Assertion failed in flattenBVHTree() while using 3D viewer with raytracing

Bug #1762377 reported by Eugeniy Meshcheryakov
10
This bug affects 1 person
Affects Status Importance Assigned to Milestone
KiCad
Fix Released
Undecided
Mario Luzeiro

Bug Description

Attempting to use 3D viewer with raytracing engine results in the following error:

    cbvh_pbrt.cpp(1109): assert "node->nPrimitives < 65536" failed in flattenBVHTree().

After pressing "Continue" button (if dialog stays responsible) the board is drawn without any 3d models, even if they are enabled preferences. Removing most of the footprints from the board gets rid of the assertion, but the models are still invisible.

This bug is reproducible for example with "pic_programmer" demo. To reproduce:
 - load the project "pic_programmer"
 - open pcbnew
 - open 3D viewer (works fine with default settings)
 - push raytracer button in the toolbar (assertion window is shown, the board is rendered without models after pressing "Continue")
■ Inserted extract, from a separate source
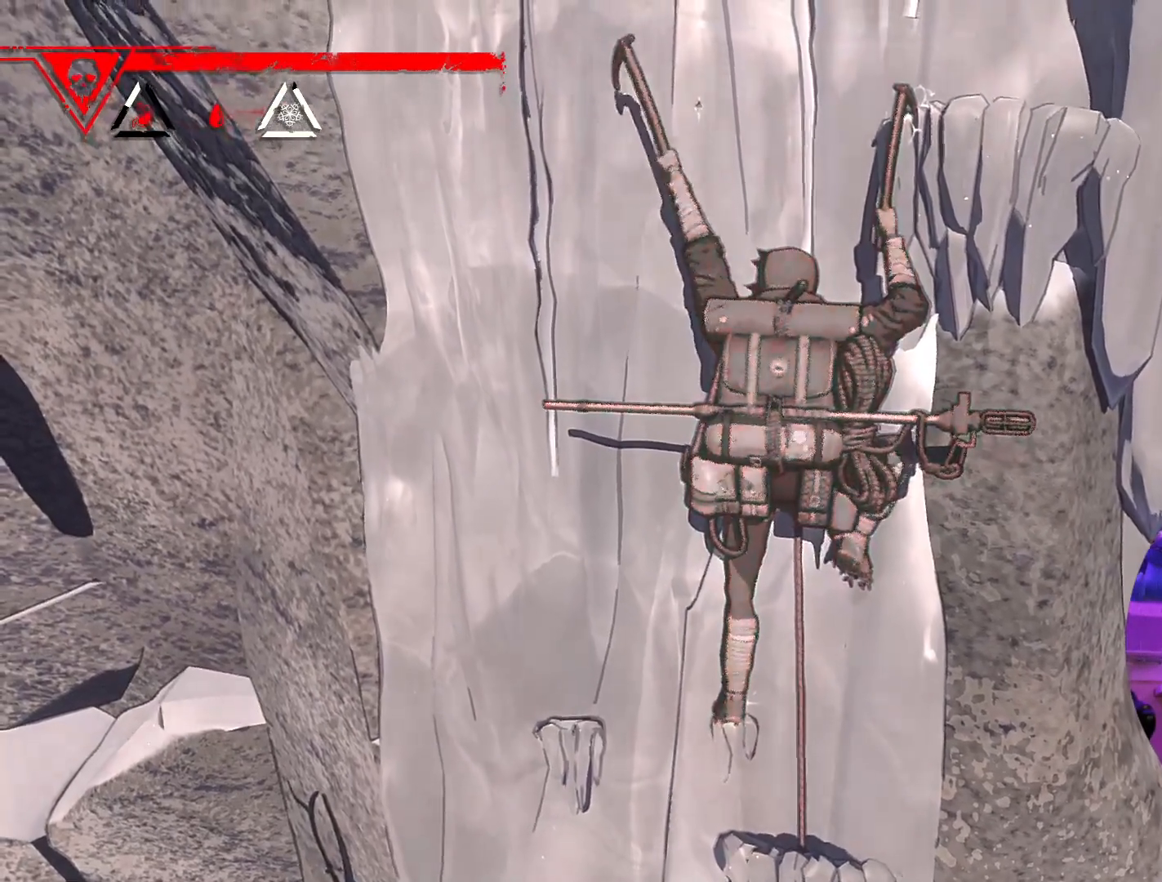
{"buttons": [], "left_stick": "down-right", "right_stick": "center", "events": [[33, "left_stick", "center"], [400, "left_stick", "down-right"]]}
This is with kicad from Debian experimental. There was no assertion with some daily builds from PPA, but the models were not visible anyway.

Application: kicad
Version: 5.0.0-rc2-dev-unknown+dfsg1+20180318-2, release build
Libraries:
    wxWidgets 3.0.4
    libcurl/7.58.0 OpenSSL/1.0.2o zlib/1.2.8 libidn2/2.0.4 libpsl/0.20.1 (+libidn2/2.0.4) libssh2/1.8.0 nghttp2/1.31.0 librtmp/2.3
Platform: Linux 4.15.0-2-amd64 x86_64, 64 bit, Little endian, wxGTK
Build Info:
    wxWidgets: 3.0.4 (wchar_t,wx containers,compatible with 2.8) GTK+ 3.22
    Boost: 1.62.0
    Curl: 7.58.0
    Compiler: GCC 7.3.0 with C++ ABI 1011
Build settings:
    USE_WX_GRAPHICS_CONTEXT=ON
    USE_WX_OVERLAY=OFF
    KICAD_SCRIPTING=ON
    KICAD_SCRIPTING_MODULES=ON
    KICAD_SCRIPTING_WXPYTHON=ON
    KICAD_SCRIPTING_ACTION_MENU=OFF
    BUILD_GITHUB_PLUGIN=ON
    KICAD_USE_OCE=ON
    KICAD_SPICE=OFF

ASSERT INFO:
/build/kicad-ylqbzj/kicad-5.0.0~rc1+dfsg1+20180318/3d-viewer/3d_rendering/3d_render_raytracing/accelerators/cbvh_pbrt.cpp(1109): assert "node->nPrimitives < 65536" failed in flattenBVHTree().

BACKTRACE:
[1] wxEvtHandler::ProcessEventIfMatchesId(wxEventTableEntryBase const&, wxEvtHandler*, wxEvent&)
[2] wxEventHashTable::HandleEvent(wxEvent&, wxEvtHandler*)
[3] wxEvtHandler::TryHereOnly(wxEvent&)
[4] wxEvtHandler::ProcessEventLocally(wxEvent&)
[5] wxEvtHandler::ProcessEvent(wxEvent&)
[6] wxEvtHandler::ProcessPendingEvents()
[7] wxAppConsoleBase::ProcessPendingEvents()
[8] wxApp::DoIdle()
[9] g_main_context_dispatch
[10] g_main_loop_run
[11] gtk_main
[12] wxGUIEventLoop::DoRun()
[13] wxEventLoopBase::Run()
[14] wxAppConsoleBase::MainLoop()
[15] wxEntry(int&, wchar_t**)
[16] __libc_start_main
[17] _start

Tags: 3d-viewer
Revision history for this message
Mario Luzeiro (mrluzeiro) wrote :

I can give a look on this once I get some time..
but still stranger, I remember to tested with that demo board.
also,
nPrimitives is a uint16_t
so this assert may not make sense and should always be true: "nPrimitives < 65536"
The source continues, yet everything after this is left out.